Since my last post on performance improvements I have achieved more speedups.
My primary test case is running an OMeta parser against the base.church runtime file. A critical factor in the performance of this type of parser is the memoization of previous parse results. (When the parser backtracks it may apply the same rule for the same input several times, if the results are memoized they can be reused instead of being recomputed).

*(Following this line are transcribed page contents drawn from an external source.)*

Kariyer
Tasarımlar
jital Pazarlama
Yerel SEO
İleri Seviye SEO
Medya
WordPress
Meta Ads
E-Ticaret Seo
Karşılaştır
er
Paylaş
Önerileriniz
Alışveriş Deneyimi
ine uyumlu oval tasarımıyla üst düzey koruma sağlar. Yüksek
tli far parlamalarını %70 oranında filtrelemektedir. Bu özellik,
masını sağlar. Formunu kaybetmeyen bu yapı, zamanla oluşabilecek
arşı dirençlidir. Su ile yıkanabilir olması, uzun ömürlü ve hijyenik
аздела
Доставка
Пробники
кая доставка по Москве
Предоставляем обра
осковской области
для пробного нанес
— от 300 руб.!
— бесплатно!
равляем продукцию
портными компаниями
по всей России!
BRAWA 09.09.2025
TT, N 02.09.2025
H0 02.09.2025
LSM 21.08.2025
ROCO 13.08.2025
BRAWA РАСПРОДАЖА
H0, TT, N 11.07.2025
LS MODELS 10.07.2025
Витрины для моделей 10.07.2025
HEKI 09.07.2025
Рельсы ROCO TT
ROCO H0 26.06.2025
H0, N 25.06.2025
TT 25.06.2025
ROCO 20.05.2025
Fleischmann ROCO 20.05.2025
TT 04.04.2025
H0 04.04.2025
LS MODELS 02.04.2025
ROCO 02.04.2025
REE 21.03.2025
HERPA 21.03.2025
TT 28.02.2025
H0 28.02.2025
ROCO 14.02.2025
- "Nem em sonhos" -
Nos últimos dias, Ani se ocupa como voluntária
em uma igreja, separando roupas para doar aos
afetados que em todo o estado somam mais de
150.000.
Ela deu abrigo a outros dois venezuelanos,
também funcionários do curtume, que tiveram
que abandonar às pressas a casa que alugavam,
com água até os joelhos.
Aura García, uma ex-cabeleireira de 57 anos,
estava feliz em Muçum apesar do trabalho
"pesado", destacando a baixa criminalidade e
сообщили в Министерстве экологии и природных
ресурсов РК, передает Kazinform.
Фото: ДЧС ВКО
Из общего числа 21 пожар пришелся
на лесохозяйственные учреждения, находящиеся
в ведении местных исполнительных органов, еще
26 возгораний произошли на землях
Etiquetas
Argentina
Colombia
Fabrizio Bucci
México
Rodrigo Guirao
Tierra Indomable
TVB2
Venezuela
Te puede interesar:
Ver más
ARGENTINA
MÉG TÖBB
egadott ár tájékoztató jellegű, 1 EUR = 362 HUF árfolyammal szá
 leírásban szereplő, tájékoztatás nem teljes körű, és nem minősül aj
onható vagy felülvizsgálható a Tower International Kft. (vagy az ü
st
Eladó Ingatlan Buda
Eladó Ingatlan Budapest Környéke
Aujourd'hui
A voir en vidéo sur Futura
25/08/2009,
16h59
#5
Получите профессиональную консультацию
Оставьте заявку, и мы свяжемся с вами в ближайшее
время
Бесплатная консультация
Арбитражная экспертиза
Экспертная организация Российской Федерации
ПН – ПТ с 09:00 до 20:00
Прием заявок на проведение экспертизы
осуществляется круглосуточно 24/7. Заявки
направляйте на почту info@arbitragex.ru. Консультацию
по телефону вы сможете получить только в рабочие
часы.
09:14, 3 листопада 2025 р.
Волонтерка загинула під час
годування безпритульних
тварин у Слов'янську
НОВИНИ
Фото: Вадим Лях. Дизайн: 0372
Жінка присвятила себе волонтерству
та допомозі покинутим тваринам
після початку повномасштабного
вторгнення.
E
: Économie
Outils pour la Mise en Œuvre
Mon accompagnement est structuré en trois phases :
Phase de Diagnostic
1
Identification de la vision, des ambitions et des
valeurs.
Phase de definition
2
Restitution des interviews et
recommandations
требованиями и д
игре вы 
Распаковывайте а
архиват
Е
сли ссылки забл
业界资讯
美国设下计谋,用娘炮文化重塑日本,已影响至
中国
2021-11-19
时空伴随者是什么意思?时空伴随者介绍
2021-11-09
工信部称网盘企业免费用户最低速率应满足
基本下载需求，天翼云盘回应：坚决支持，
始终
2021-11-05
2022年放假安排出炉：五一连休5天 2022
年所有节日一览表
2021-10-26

Previously I had implemented a high-level hashtable in Church for the memo table. Due to the overhead of dynamic dispatch in the hashing and array access, this was quite slow. I replaced it with a low-level hashtable from kazlib. As a rule I have tried to minimize external dependencies for this project, but at this point I would rather reuse this external library than rewrite it in State.
Next I implemented inline caching for dynamic dispatch. By storing the argument types and the code pointer for the previous call in the “code vector” associated with a function, it’s possible to avoid the expensive lookup operation most of the time.
Lastly I also implemented inline caching for slot lookup. Slot lookup basically calculates the offset of the field within an object by counting all the slots in the class hierarchy. We cache this offset based on the argument type and the slot name.
All these changes yield a three-fold performance improvement. The test case now runs in 1 second versus 0.5 seconds for the Lisp implementation. The instruction read count is down from 13 billion before these changes to 2.7 billion.
This is a screenshot of the latest callgrind output. From this call graph for “church-make-closure” we can see that “church-alloc-object” is a candidate for optimization.